DATASET ENTRIES: Begin

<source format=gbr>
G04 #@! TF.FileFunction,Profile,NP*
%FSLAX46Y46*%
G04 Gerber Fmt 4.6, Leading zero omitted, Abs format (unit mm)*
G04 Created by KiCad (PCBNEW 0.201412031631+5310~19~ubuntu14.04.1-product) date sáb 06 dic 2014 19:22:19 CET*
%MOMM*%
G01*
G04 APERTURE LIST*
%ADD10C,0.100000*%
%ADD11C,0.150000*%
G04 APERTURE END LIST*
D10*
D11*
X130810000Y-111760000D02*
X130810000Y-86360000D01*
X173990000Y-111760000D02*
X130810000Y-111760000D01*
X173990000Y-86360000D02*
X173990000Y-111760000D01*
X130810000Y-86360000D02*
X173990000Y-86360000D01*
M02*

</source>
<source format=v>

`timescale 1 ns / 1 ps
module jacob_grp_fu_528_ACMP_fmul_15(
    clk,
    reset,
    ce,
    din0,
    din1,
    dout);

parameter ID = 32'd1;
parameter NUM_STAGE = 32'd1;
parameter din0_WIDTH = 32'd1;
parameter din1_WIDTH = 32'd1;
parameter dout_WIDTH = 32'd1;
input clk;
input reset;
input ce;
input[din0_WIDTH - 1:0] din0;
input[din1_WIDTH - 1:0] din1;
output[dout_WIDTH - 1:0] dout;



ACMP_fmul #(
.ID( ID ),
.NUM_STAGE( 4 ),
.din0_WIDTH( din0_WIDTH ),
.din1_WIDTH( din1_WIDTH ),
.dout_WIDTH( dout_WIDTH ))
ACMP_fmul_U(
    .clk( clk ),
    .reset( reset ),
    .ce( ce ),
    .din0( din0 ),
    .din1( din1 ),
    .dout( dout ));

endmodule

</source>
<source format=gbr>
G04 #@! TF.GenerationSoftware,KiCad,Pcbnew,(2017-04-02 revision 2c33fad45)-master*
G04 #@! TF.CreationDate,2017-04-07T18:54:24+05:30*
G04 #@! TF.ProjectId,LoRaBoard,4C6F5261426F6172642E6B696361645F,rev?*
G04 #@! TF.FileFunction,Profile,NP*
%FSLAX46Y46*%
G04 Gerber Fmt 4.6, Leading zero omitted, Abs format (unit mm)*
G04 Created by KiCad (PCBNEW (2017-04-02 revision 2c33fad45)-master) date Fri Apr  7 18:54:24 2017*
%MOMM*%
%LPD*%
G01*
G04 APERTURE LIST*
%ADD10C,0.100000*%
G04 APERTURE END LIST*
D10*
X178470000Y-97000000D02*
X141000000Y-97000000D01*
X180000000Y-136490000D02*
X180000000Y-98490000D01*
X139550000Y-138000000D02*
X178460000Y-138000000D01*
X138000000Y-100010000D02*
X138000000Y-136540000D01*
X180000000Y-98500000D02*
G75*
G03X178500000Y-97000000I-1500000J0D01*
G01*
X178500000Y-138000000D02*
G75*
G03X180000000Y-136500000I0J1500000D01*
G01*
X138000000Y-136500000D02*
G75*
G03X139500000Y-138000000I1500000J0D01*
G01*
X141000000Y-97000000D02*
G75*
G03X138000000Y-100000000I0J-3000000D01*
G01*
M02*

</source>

DATASET ENTRIES: End
DATASET ENTRIES: Begin

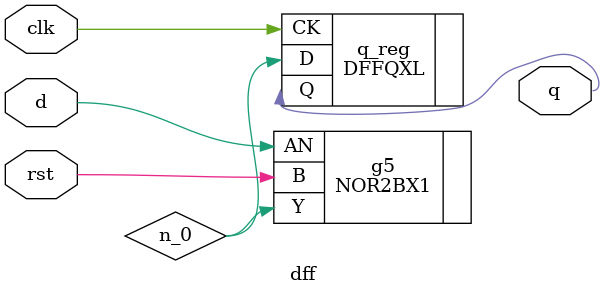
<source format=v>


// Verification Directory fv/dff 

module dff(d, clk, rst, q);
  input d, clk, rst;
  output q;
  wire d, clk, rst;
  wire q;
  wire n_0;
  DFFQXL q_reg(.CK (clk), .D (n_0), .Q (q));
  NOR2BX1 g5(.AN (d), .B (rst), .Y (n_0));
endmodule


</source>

DATASET ENTRIES: End

TASK GOAL: Nothing but a number, please: how many lines of the listing hold the word "input"?

RESPONSE TO THE EXERCISE: 6